Project description:The development of specific screening programs for individuals with a family history of colorectal cancer (CRC) is a priority. This study evaluates the diagnostic performance of serum soluble CD26 (sCD26) in family-risk individuals and compares this marker with the faecal immunochemical test for the detection of advanced neoplasia (AN) (CRC or advanced adenomas; AA).Five hundred and sixteen asymptomatic individuals with at least one first-degree relative with CRC were included.

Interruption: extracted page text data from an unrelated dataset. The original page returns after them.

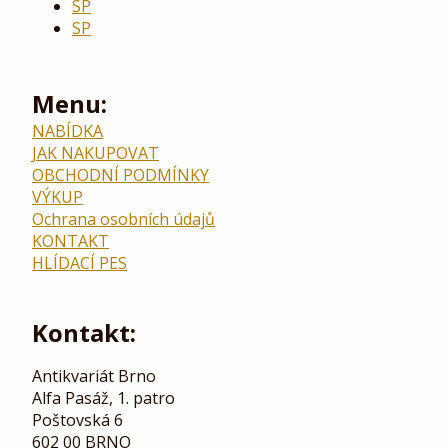
SP
SP
Menu:
NABÍDKA
JAK NAKUPOVAT
OBCHODNÍ PODMÍNKY
VÝKUP
Ochrana osobních údajů
KONTAKT
HLÍDACÍ PES
Kontakt:
Antikvariát Brno
Alfa Pasáž, 1. patro
Poštovská 6
602 00 BRNO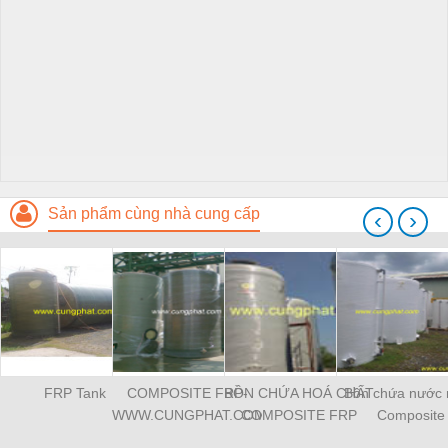
Sản phẩm cùng nhà cung cấp
‹
›
FRP Tank
COMPOSITE FRP-
BỒN CHỨA HOÁ CHẤT
Bồn chứa nước
WWW.CUNGPHAT.COM
COMPOSITE FRP
Composite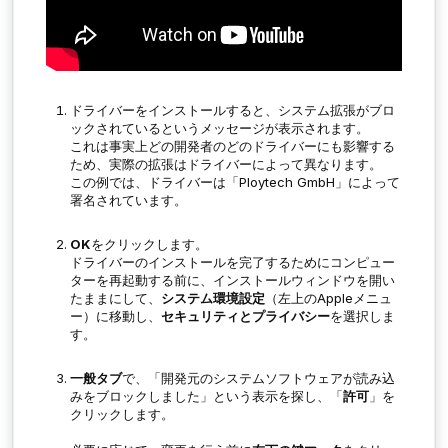
ドライバーをインストールすると、システム拡張がブロ
ックされているというメッセージが表示されます。
これは事実上どの開発者のどのドライバーにも影響する
ため、実際の拡張はドライバーによって異なります。
この例では、ドライバーは「Ploytech GmbH」によって
署名されています。
OK
をクリックします。
ドライバーのインストールを完了するためにコンピュー
ターを再起動する前に、インストールウィンドウを開い
たままにして、
システム環境設定
（左上のAppleメニュ
ー）に移動し、
セキュリティとプライバシー
を選択しま
す。
一般タブ
で、「開発元のシステムソフトウェアが読み込
みをブロックしました」という表示を探し、「
許可
」を
クリックします。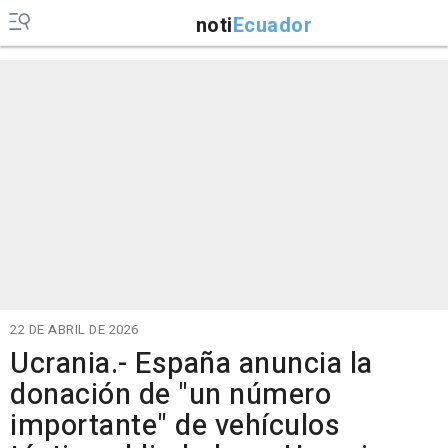
noti
Ecuador
22 DE ABRIL DE 2026
Ucrania.- España anuncia la
donación de "un número
importante" de vehículos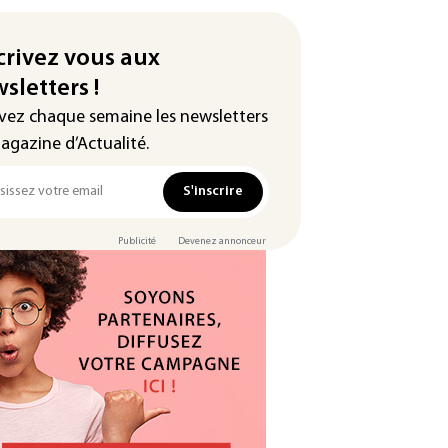
crivez vous aux
sletters !
vez chaque semaine les newsletters
agazine d’Actualité.
S'inscrire
Publicité
Devenez annonceur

Serum sCD26 was measured in all the individuals who also underwent a colonoscopy (53 AA and four cancer cases were found) and a faecal immunochemical test.Setting specificity to 90% and 95%, respectively, sCD26 showed a sensitivity of 39.6% and 28.3% for AA, and of 42.1% and 28.1% for AN. The combination of sCD26 and the faecal test detected AA and AN with a 52.8% and 56.1% sensitivity, corresponding to 93.5% specificity.The combination of serum sCD26 and the faecal blood test could result a valuable strategy for detecting AN in familial-risk CRC screening.